Der europäische Verbrauchergerichtsstand

August 2018


Welches Gericht im Einzelfall für die Klärung eines bestimmten Rechtsstreites berufen ist, wird in Österreich grundsätzlich durch die Jurisdiktionsnorm (JN) bestimmt. Liegt ein Sachverhalt mit Auslandsbezug vor, bestimmt sich die Zuständigkeit in der Regel primär nach der Verordnung über die gerichtliche Zuständigkeit und die Anerkennung und Vollstreckung von Entscheidungen in Zivil- und Handelssachen (EuGVVO), welche diesfalls grundsätzlich die Zuständigkeitsvorschriften der JN verdrängt. Ein „Auslandsbezug“ im Sinne dieser Verordnung ist jedenfalls dann gegeben, wenn die Streitparteien ihren (Wohn-)Sitz in verschiedenen EU-Mitgliedstaaten haben. Da die EuGVVO – im Gegensatz zur JN – dem Verbraucher unter bestimmten Voraussetzungen die Möglichkeit eröffnet, eine Klage gegen seinen (beruflich oder gewerblich) tätigen Vertragspartner bei jenem Gericht einzubringen, in dessen Sprengel der Verbraucher seinen Wohnsitz hat (Wohnsitzgericht), ist es für den Verbraucher regelmäßig von Vorteil, wenn sich die Gerichtszuständigkeit nach der EuGVVO bestimmt. Voraussetzung hierfür ist das Vorliegen einer „Verbrauchersache“. Eine solche liegt insbesondere dann vor, wenn der andere Vertragspartner (Unternehmer) im Mitgliedstaat des Verbrauchers eine berufliche oder gewerbliche Tätigkeit ausübt oder eine solche (auch) auf diesen Mitgliedstaat ausrichtet und der Vertrag in den Bereich dieser Tätigkeit fällt.

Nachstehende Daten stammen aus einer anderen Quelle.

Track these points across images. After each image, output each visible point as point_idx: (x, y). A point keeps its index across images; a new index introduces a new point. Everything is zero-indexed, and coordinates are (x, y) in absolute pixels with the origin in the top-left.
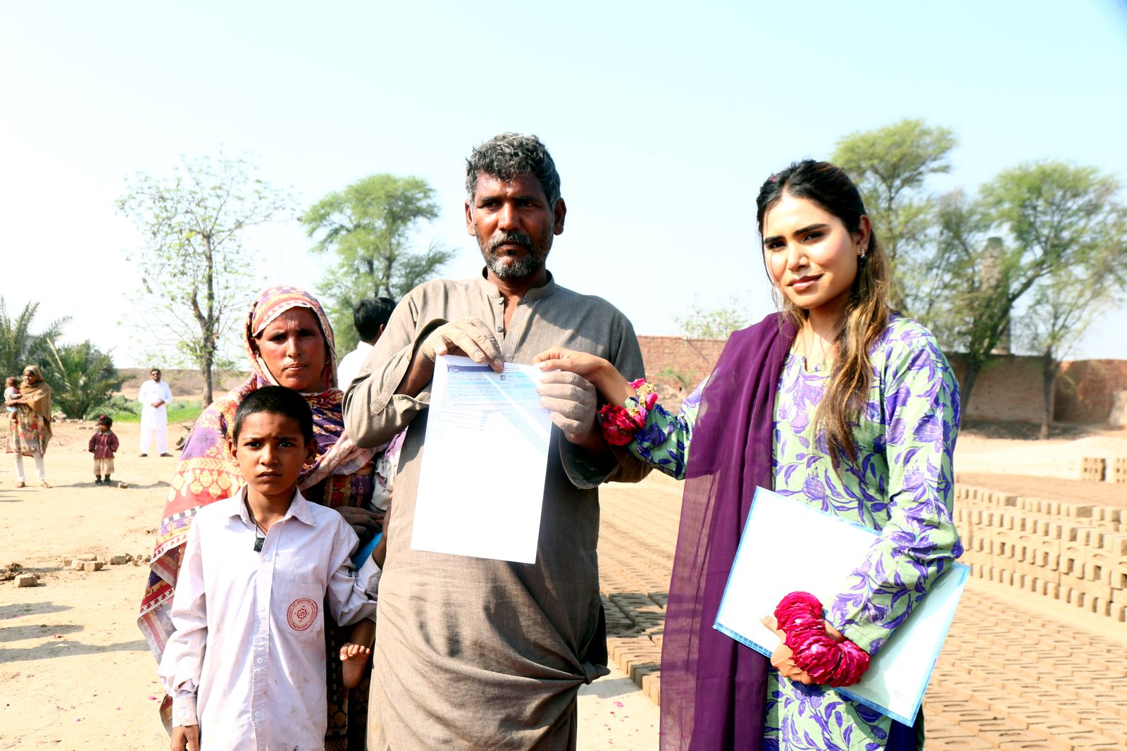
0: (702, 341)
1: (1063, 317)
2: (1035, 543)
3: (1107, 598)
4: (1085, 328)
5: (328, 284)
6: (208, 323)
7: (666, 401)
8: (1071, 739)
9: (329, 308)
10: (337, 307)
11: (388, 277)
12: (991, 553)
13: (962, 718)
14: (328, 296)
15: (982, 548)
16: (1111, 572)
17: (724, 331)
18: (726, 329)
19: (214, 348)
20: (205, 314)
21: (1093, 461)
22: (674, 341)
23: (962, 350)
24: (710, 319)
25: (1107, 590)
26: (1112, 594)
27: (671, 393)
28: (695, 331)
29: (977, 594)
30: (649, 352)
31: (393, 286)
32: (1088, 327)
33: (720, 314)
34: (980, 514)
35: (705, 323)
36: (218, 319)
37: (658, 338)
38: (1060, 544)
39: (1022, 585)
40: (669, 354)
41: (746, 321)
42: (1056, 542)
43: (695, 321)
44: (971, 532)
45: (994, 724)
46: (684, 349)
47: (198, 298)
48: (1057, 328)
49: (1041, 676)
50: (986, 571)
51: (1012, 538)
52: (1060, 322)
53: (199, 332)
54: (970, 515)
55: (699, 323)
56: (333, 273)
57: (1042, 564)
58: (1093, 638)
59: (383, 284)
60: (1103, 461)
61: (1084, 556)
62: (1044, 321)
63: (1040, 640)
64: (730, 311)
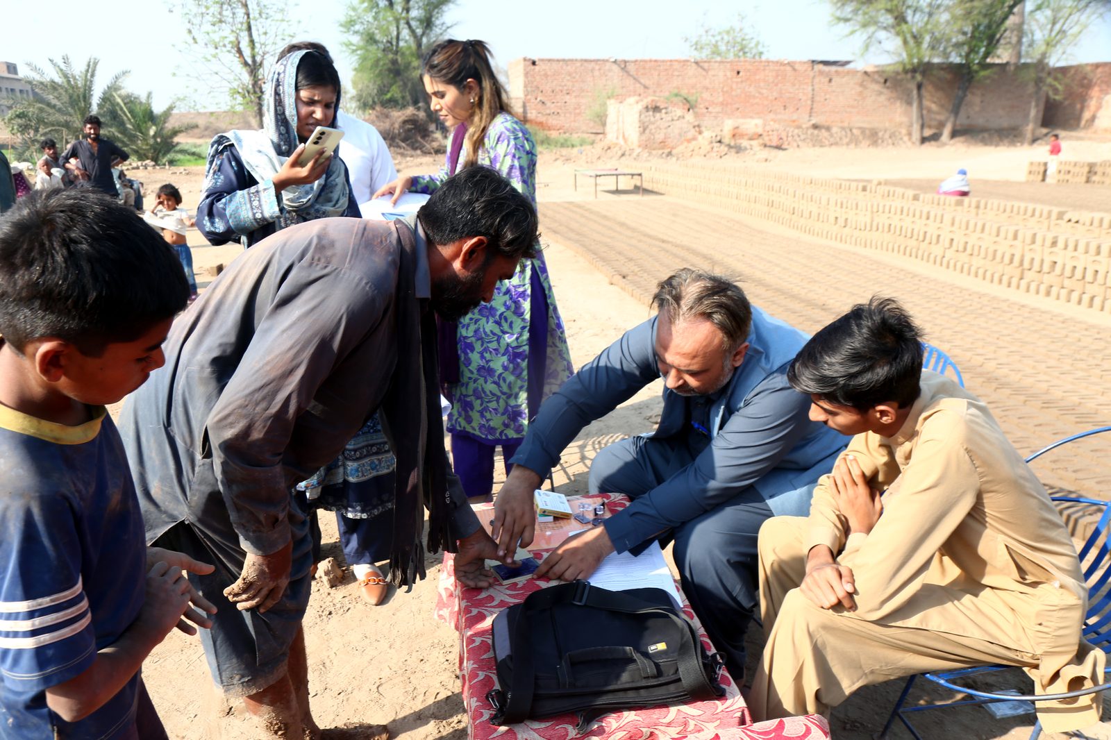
0: (709, 62)
1: (1062, 21)
2: (907, 223)
4: (1080, 32)
5: (351, 21)
6: (254, 68)
7: (674, 122)
9: (354, 45)
10: (361, 44)
11: (408, 10)
12: (883, 231)
14: (351, 33)
17: (732, 50)
18: (734, 47)
19: (262, 92)
20: (250, 61)
22: (682, 64)
23: (957, 60)
24: (718, 38)
27: (678, 115)
28: (704, 51)
30: (659, 75)
31: (413, 19)
32: (1084, 31)
33: (728, 33)
35: (714, 42)
36: (261, 64)
37: (666, 61)
40: (678, 76)
41: (752, 39)
43: (704, 40)
44: (872, 218)
46: (692, 70)
47: (241, 46)
48: (1054, 34)
51: (895, 221)
52: (1058, 27)
53: (246, 78)
55: (707, 42)
56: (354, 9)
59: (404, 18)
62: (1041, 28)
64: (738, 30)
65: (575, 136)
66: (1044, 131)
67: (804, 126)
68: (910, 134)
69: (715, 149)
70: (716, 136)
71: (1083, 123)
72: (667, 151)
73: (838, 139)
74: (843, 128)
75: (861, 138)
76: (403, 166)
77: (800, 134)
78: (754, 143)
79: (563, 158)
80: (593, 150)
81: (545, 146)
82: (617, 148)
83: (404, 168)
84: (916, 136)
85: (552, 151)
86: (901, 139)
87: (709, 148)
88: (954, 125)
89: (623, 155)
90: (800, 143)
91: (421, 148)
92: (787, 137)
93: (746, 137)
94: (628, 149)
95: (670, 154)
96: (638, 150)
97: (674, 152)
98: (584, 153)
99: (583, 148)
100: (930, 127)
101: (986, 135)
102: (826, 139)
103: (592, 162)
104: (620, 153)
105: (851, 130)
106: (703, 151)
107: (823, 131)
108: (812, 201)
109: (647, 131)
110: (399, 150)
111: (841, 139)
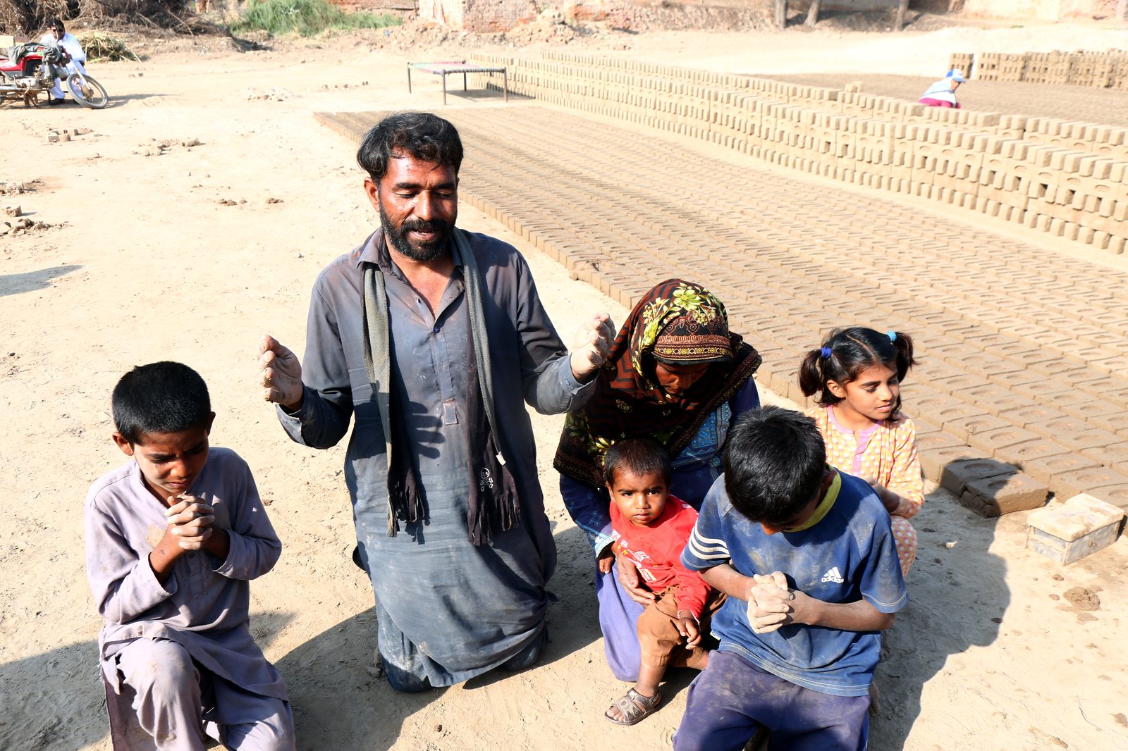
2: (958, 156)
3: (1022, 206)
8: (1036, 338)
12: (912, 166)
13: (945, 328)
15: (902, 163)
16: (1030, 183)
21: (962, 57)
25: (1023, 198)
26: (1027, 203)
29: (907, 210)
34: (904, 128)
38: (983, 156)
39: (940, 197)
42: (979, 156)
44: (892, 146)
45: (973, 331)
49: (992, 285)
50: (904, 184)
51: (934, 152)
54: (893, 129)
57: (962, 177)
58: (1018, 246)
60: (971, 57)
61: (1006, 168)
63: (976, 252)
65: (376, 12)
66: (914, 14)
67: (653, 4)
68: (772, 16)
69: (559, 33)
70: (559, 16)
71: (951, 6)
72: (499, 34)
73: (693, 21)
74: (698, 7)
75: (719, 19)
76: (151, 50)
77: (649, 13)
78: (601, 24)
79: (367, 42)
80: (404, 32)
81: (341, 25)
82: (436, 30)
83: (153, 54)
84: (780, 17)
85: (350, 32)
86: (763, 21)
87: (551, 30)
88: (820, 6)
89: (445, 39)
90: (649, 25)
91: (172, 24)
92: (635, 17)
93: (591, 17)
94: (450, 31)
95: (503, 38)
96: (463, 33)
97: (508, 35)
98: (392, 35)
99: (390, 29)
100: (793, 8)
101: (853, 18)
102: (679, 19)
103: (407, 48)
104: (440, 36)
105: (707, 10)
106: (544, 35)
107: (676, 10)
108: (784, 116)
109: (474, 8)
110: (142, 28)
111: (696, 20)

Der unternehmerisch tätige Vertragspartner muss somit seine berufliche oder gewerbliche Tätigkeit im Mitgliedstaat des Verbrauchers ausüben oder zumindest (auch) auf diesen Mitgliedstaat ausrichten. Letzteres ist vor allem dann von Bedeutung, wenn der Vertragspartner – wie heutzutage üblich – eine Website betreibt. Die bloße Möglichkeit der Abrufbarkeit einer Website im Mitgliedstaat des Verbrauchers reicht jedoch nicht aus, um von einem „Ausrichten“ auf diesen Mitgliedstaat zu sprechen. Vielmehr muss aus den Angaben auf der Website und der gesamten Tätigkeit des Unternehmers hervorgehen, dass dieser zu einem Vertragsabschluss mit Personen im Mitgliedstaat des Verbrauchers bereit ist. Anhaltspunkte, welche für ein solches „Ausrichten“ auf den Wohnsitzmitgliedstaat des Verbrauchers sprechen können, sind u.a. die Angabe von Telefonnummern mit internationaler Vorwahl, die Verwendung einer anderen Sprache oder Währung oder der Abschluss eines Verbrauchervertrages im Fernabsatz. Der Vertrag muss aber weder im Fernabsatz abgeschlossen worden sein, noch muss ein Kausalzusammenhang zwischen dem Ausrichten auf den Mitgliedstaat des Verbrauchers und dem Vertragsabschluss bestehen. Demnach kann auch der in Österreich ansässige Verbraucher, der sich lediglich aufgrund einer Empfehlung eines Freundes nach Deutschland begibt und dort einen Kaufvertrag über ein Fahrzeug abschließt, bei seinem Wohnsitzgericht eine Klage gegen den Verkäufer einbringen, wenn der Vertragspartner – auch ohne dass der Verbraucher dies wusste – seine berufliche oder gewerbliche Tätigkeit, z.B. über seine Website, (auch) auf Österreich ausrichtet.